I chose to attend the Telluride experience because I truly do value patient safety in all respects, as cliche as I imagine it may sound. As a healthcare practitioner they may be nothing more unsettling when you are unable to answer questions such as ” How do I safely care for this patient or population?”, “How can I protect these patients from themselves”,”What adverse events are associated with this condition or disease process and what protocols are designed for these situations as they potentially arise?” or ” What situation would be considered a medical emergency?”. The answers to questions such as these are the foundation from which we guide evidence based practice polices and approaches.
I believe that this experience will allow me to collaborate with like minds that may bare perspectives that allow me to challenge my own ideals and practices to better provide safe patient care.
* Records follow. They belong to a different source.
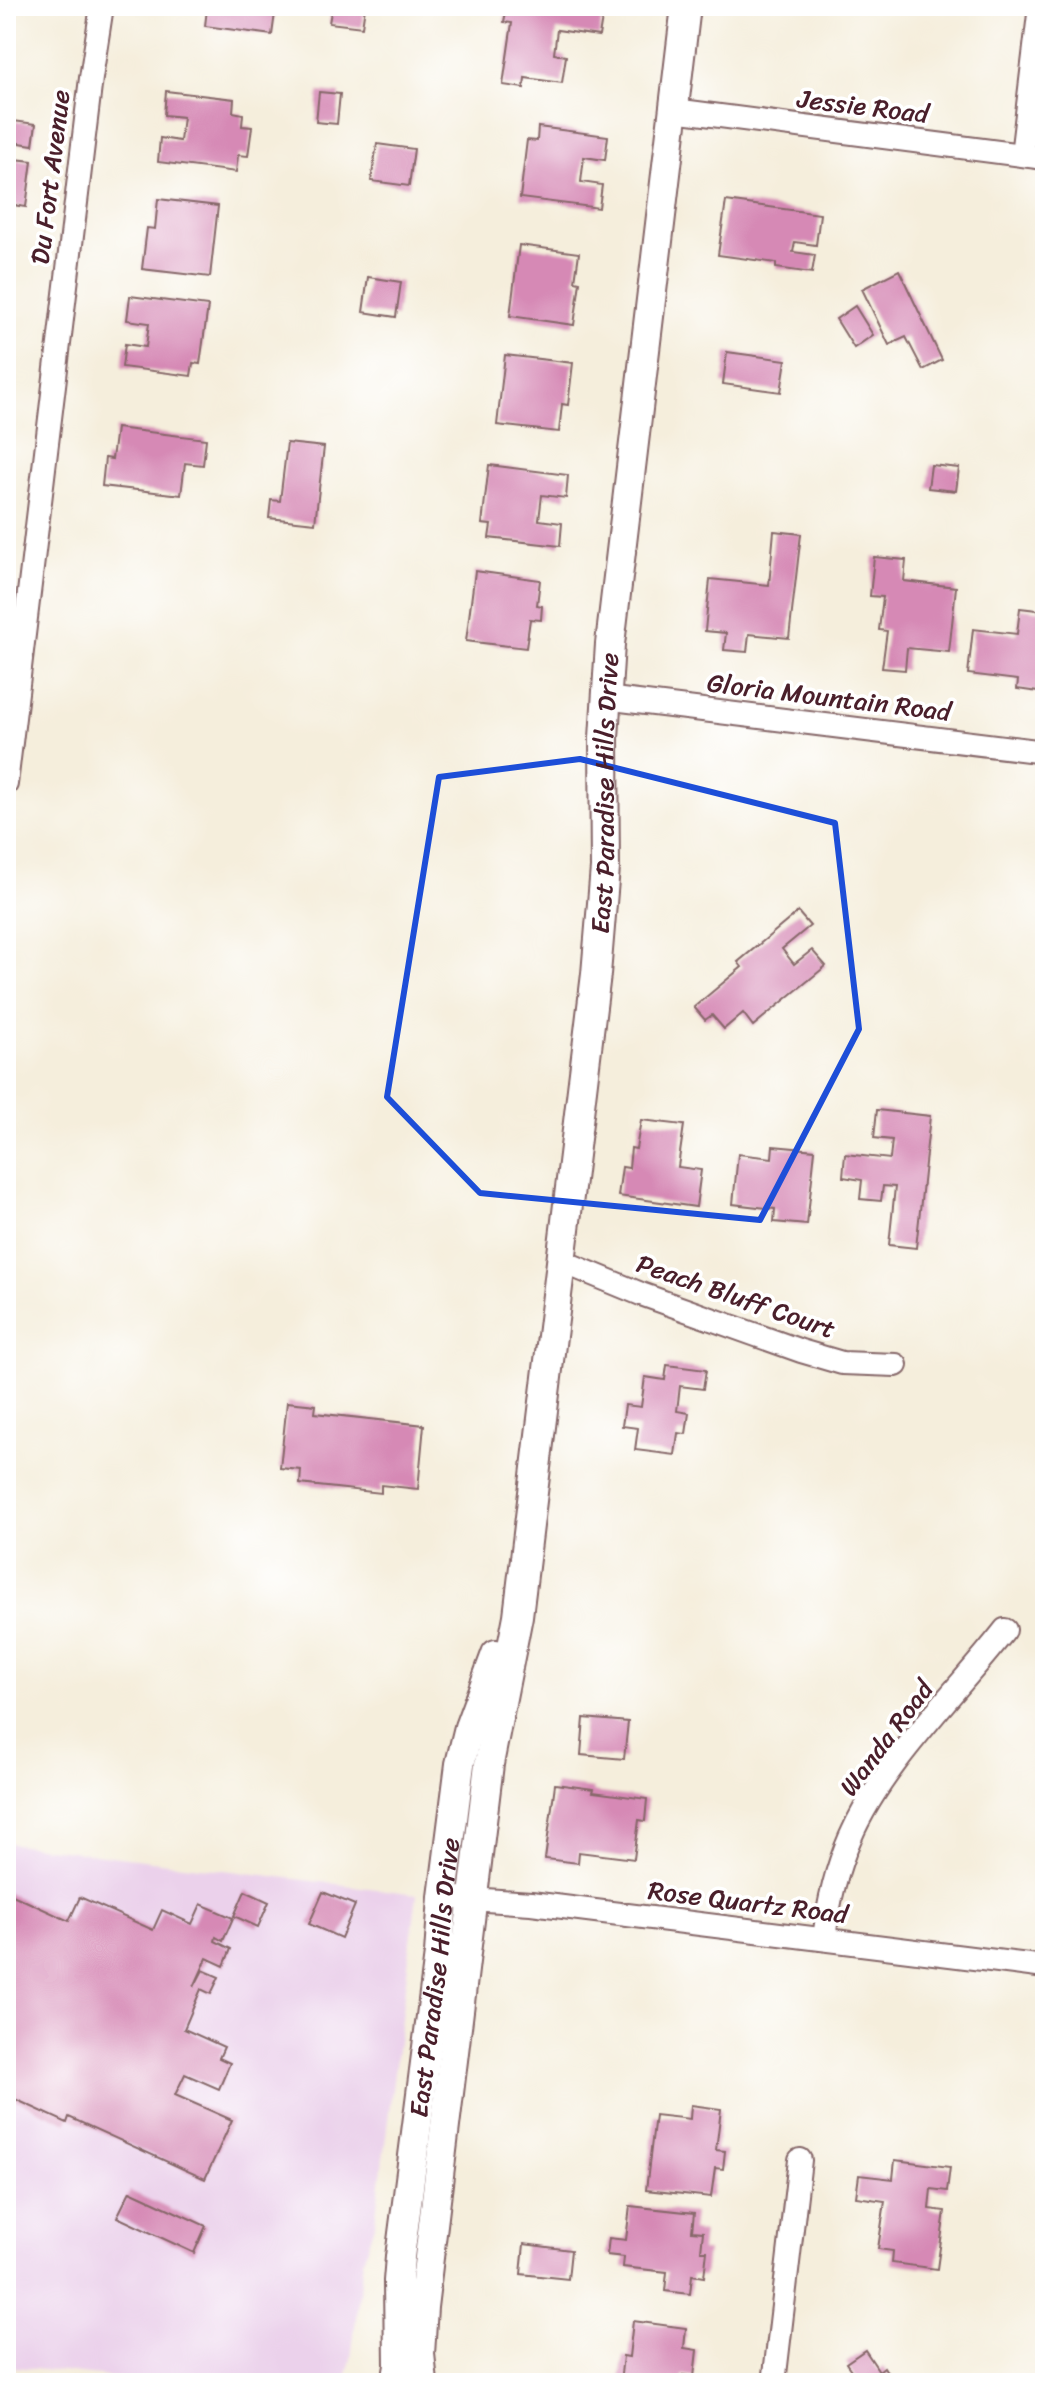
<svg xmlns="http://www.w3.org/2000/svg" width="1051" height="2389" viewBox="0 0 1051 2389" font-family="Sriracha,sans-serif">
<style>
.built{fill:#ebd1eb}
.building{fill:#d689b5}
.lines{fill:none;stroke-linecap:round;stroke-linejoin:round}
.minor-casing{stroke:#866769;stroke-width:26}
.major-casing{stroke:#866769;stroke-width:32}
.minor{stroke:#fff;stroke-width:22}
.major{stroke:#fff;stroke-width:28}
.marked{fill:none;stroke:#1d4ed8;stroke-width:6;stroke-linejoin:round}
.labels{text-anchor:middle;stroke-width:7;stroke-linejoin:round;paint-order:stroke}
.street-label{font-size:26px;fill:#4a1f2b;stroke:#fff}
</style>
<rect width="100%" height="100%" fill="#fff"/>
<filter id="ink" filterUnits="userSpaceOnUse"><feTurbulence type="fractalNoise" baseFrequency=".0125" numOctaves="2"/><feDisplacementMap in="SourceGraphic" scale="16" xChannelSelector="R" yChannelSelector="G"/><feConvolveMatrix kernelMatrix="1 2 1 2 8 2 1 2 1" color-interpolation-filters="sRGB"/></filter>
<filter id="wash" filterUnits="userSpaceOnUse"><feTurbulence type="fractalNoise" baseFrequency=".006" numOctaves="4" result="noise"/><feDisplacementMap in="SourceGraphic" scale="32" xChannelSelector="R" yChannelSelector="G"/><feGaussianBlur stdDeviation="1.8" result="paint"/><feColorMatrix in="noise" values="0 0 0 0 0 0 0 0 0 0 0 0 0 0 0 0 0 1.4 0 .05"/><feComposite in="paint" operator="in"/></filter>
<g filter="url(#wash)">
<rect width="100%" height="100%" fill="#f5eedc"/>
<path class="built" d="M6 1843 417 1894 375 2221 363 2260 351 2359 347 2374 340 2383H164L6 2366Z"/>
<g id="blocks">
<g class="building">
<path d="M197 6H276L272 35 205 26 207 9 197 8Z"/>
<path d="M332 6 365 7 362 27 329 23Z"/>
<path d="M507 6H604L599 36 557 30 554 54 566 56 562 83 525 78 524 88 503 85 512 23 504 22Z"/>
<path d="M166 91 234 99 233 112 243 114 242 126 252 127 248 156 238 155 236 172 158 162 160 138 180 141 183 117 164 115Z"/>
<path d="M319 92 340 94 337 124 316 122Z"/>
<path d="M6 120 36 124 33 145 6 141Z"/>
<path d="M538 127 608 136 605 160 584 157 581 182 602 185 599 208 520 198 527 140 537 141Z"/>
<path d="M377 144 414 149 409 186 371 181Z"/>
<path d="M6 158 32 161 26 207 6 204Z"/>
<path d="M158 199 218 206 210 277 142 269 147 228 155 229Z"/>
<path d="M726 201 820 214 816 245 795 242 793 252 815 255 812 273 776 268V263L718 255Z"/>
<path d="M519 245 579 253 575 281 580 282 574 325 510 316Z"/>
<path d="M899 270 942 360 923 370 906 337 889 345 862 289Z"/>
<path d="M368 277 401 282 396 317 363 312Z"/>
<path d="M130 296 208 306 200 364 193 363 191 376 122 367 125 344 146 347 149 323 127 320Z"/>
<path d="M855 306 873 335 854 348 836 319Z"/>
<path d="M727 352 786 360 781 392 723 384Z"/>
<path d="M505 355 573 363 568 405 562 404 559 432 497 425Z"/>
<path d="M116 428 206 439 203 465 185 463 181 495 102 486 105 458 112 459Z"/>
<path d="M287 443 324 447 315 523 269 518 271 500 280 501Z"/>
<path d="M489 465 568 475 566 498 542 495 539 520 562 523 560 546 489 538 491 525 482 524Z"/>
<path d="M931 465 959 468 956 491 928 488Z"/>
<path d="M774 531 801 534 789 638 749 634 747 652 724 650 726 633 705 631 710 579 769 585Z"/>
<path d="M874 557 906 560 904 581 956 587 949 652 907 648 905 670 882 668 887 631 879 630 883 597 870 596Z"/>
<path d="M475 571 540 580 537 605 542 606 541 620 530 619 526 648 466 641Z"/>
<path d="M1020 608 1045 611V693L1017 689 1018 680 968 674 973 629 1017 634Z"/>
<path d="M798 912 810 926 782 949 794 964 812 950 826 966 753 1026 743 1013 724 1029 712 1015 705 1020 694 1007 742 967 738 962Z"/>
<path d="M877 1110 930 1116 916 1248 889 1245 895 1187 883 1186 881 1201 860 1199 862 1180 843 1177 845 1154 890 1159 892 1140 874 1138Z"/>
<path d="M641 1120 684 1125 678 1167 701 1170 696 1207 618 1196 622 1167 629 1168 631 1148 636 1149Z"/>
<path d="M773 1146 815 1150 807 1225 774 1222 775 1209 733 1204 738 1154 772 1158Z"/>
<path d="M667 1365 706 1370 703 1389 680 1386 677 1411 689 1413 686 1434 678 1433 675 1455 635 1450 638 1428 622 1426 625 1405 641 1407 645 1377 665 1380Z"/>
<path d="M287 1402 316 1405 315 1413 424 1425 418 1489 381 1485V1493L300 1484 301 1470 280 1468Z"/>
<path d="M584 1718 628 1722 624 1759 581 1755Z"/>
<path d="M555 1784 594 1789 593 1792 647 1799 645 1821 639 1820 634 1859 579 1852 578 1863 545 1859Z"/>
<path d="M245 1891 269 1902 258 1927 234 1916Z"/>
<path d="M6 1892 69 1921 80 1897 153 1930 162 1910 192 1924 201 1904 233 1918 223 1941 216 1937 215 1941 231 1949 224 1966 207 1958 194 1987 203 1970 219 1977 211 1994 201 1989 184 2029 224 2047 219 2058 230 2063 219 2089 185 2074 175 2095 232 2120 205 2179 69 2117 67 2123 6 2095Z"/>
<path d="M323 1892 355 1905 341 1938 309 1924Z"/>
<path d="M691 2105 721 2109 716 2150 725 2151 723 2169 715 2168 711 2197 646 2190 655 2115 690 2119Z"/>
<path d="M895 2160 950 2167 947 2191 931 2189 929 2209 945 2211 937 2269 892 2263 893 2251 878 2249 885 2201 856 2197 859 2175 893 2179Z"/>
<path d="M130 2191 206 2226 194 2253 117 2217Z"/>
<path d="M630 2206 694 2213 692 2231 703 2232 701 2251H707L704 2277 692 2275 690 2294 665 2291 667 2272 623 2267 624 2257 607 2255 609 2238 626 2240Z"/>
<path d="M524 2244 571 2250 568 2279 521 2274Z"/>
<path d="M633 2321 686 2328 684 2348 697 2350 694 2377 683 2375 682 2383H620L623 2356 629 2357Z"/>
<path d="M865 2350 879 2371 884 2367 894 2383H860L846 2363Z"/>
</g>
</g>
</g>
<g filter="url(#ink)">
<use href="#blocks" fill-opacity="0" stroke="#866769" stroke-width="2"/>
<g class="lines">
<g class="minor-casing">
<g id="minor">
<path d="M674 110 1045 158"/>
<path d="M1022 155 1040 6"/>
<path d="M605 698 1045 752"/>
<path d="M6 784 91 78 102 6"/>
<path d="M561 1261 641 1294 801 1351 842 1363 896 1365"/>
<path d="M456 1898 531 1903 1045 1967"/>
<path d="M824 1939C828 1905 836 1870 850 1838 881 1765 956 1693 1005 1630"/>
<path d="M774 2383 800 2160"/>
</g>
</g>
<g class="major-casing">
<g id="major">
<path id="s1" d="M396 2383 399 2366 398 2281 400 2257 439 1954 443 1897 460 1764 469 1727 496 1654"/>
<path id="s2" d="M423 2383 420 2354 423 2307 489 1764 518 1616 596 974 605 868 604 738 610 644 686 6"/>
</g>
</g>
<use href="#minor" class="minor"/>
<use href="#major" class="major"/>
</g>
</g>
<path class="marked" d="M580 759 835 823 859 1029 760 1220 480 1193 387 1097 439 777Z"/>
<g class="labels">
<g class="street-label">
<text transform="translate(863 106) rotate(7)" y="9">Jessie Road</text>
<text transform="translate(50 177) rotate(-83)" y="9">Du Fort Avenue</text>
<text transform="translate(829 697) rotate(7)" y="9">Gloria Mountain Road</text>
<text dy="9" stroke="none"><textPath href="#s2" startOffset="1602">East Paradise Hills Drive</textPath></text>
<text transform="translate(736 1296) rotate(19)" y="9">Peach Bluff Court</text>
<text transform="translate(886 1738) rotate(-53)" y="9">Wanda Road</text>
<text transform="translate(748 1902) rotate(7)" y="9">Rose Quartz Road</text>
<text dy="9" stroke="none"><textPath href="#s1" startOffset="408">East Paradise Hills Drive</textPath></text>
</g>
</g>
<rect width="1051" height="2389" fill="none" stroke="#fff" stroke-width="32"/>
</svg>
This is the essence of quality improvement and positive outcomes for patient populations. None of the respective fields in which we contribute can progress if we do not routinely challenge what we believe to be the most effective evidence based practice procedures. John J. Nance’s Why Hospitals Should Fly High is tragic example of what can happen when we fail to continually put safety above all else and push one another to do the same. Nance’s comparison of those events rather effectively demonstrates a pathway to an adverse outcome if we simply imagine the pilot to be a physician, for example. Lapses in communication and procedure amongst the interdisciplinary may not be completely unavoidable, but when we overlook patient safety we constantly endanger them; the result can be devastating, which Nance as intimates.
I am looking forward to investigating different approaches to safety from the varying residents, medical students and nursing students as well as hopefully providing something meaningful from my own practice and experience.